In the example, if you're 5 above the sensor and the distance to the nearest beacon is 12, you can skip right 7 and continue searching at x1+7,y1. These beacon radii were huge so you skip a ton of steps. My code searches the 16 trillion search area, and completes both parts, in 1.13 seconds. Not bad.
Day 18 Thoughts
I started out this one with the easy way for part 1, which was to get a list of the points, then loop through them and see how many points were directly beside it (distance == 1). The distance formula from part 2 works the same in 3D space, just use 3 points. abs(x1-x2) + abs(y1-y2) + abs(z1-z2). If you have a point and determine it has 4 cubes directly beside it, then it has 2 sides that are exposed. Easy. But you always suspect part 2. Part 2 is sus and you're going to need to rewrite your code :)

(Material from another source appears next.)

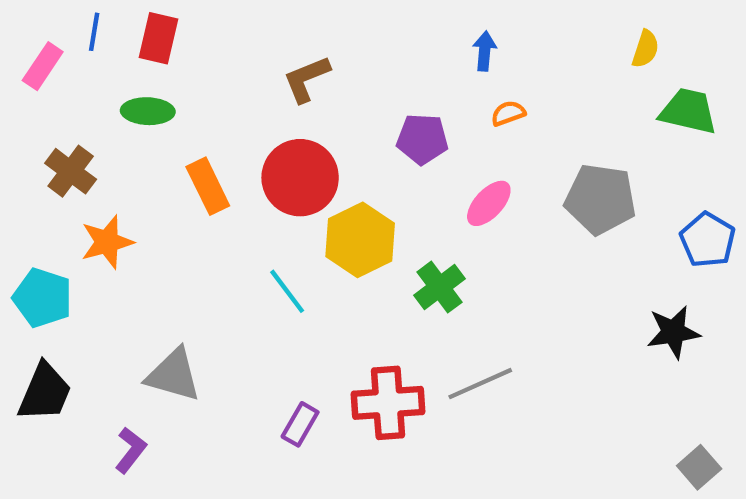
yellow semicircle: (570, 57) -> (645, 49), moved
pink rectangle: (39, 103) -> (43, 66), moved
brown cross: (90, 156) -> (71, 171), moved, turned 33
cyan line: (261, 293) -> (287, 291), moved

Part 2 comes around and it's a doozy. I tried to remain lazy and see if I could solve it using the same kind of thing, if there's no square on a certain side, just see if that continues out into infinity. I wrote that and ran it on the sample imput, and it was wrong. It was close though, but there were some edge cases. Like a point on the outside that was directly across from a point also on the outside, but they were part of a V shape where they were both outside, but were across from each other.
Eventually, I decided to make a graph. A graph in computer science where you keep track of connecting nodes, and it makes it easy to determine paths to the next one. I rewrote part 1 using the new graph functionality, and it worked.
But then I tried to apply the same methodology that I was trying earlier, which was to see if there were any across from the current side. This was when I determined the edge cases above. I would print out the graph to see this. Ahhh, there's a V shape and both points are external, but my code reports them as internal. If this isn't making sense, basically you have 3D points to a ball type structure, where the inside is hollow, and you need to determine what points are internal and which are external.
At this point, I decided to the do the floodfill algorithm as seen in the code. But it's like an infinite space outside of the blob. So I decided to find the min and max points for all points, and decided that max+1 (max.x+1, max.y+1, max.z+1) is outside and is a good point to search for. The first time took a while to finish. It gave me the right answer, so I put it in and got my second star. However, I wanted to make it fast. At this point I change the parameter for the flood fill "find node" to a list of nodes, and any time I found a point, I would add the starting point to the list of points to find. This ran a little faster but it was using tons of memory. There's close to 3000 points, each point could add up to 6 points to the list to find. I finally decided to change the parameter to a map. I didn't try my method to update the map with points I found, instead I just built a box around the entire blob. It was a smallish box, the max dimension on any point was 22, so my list was like 10000 nodes, but it really sped it up to run around a second. Fun stuff!
I'm also going back and formatting old solutions with my AOC boilerplate, and I ran into one that isn't correct, it gives the wrong answer! So I have to fix it. It's a hard one, 2017 Day 21. I probably did the same thing and ran someone else's code. But that's unacceptable and I'll update it to work. And have been for a few days!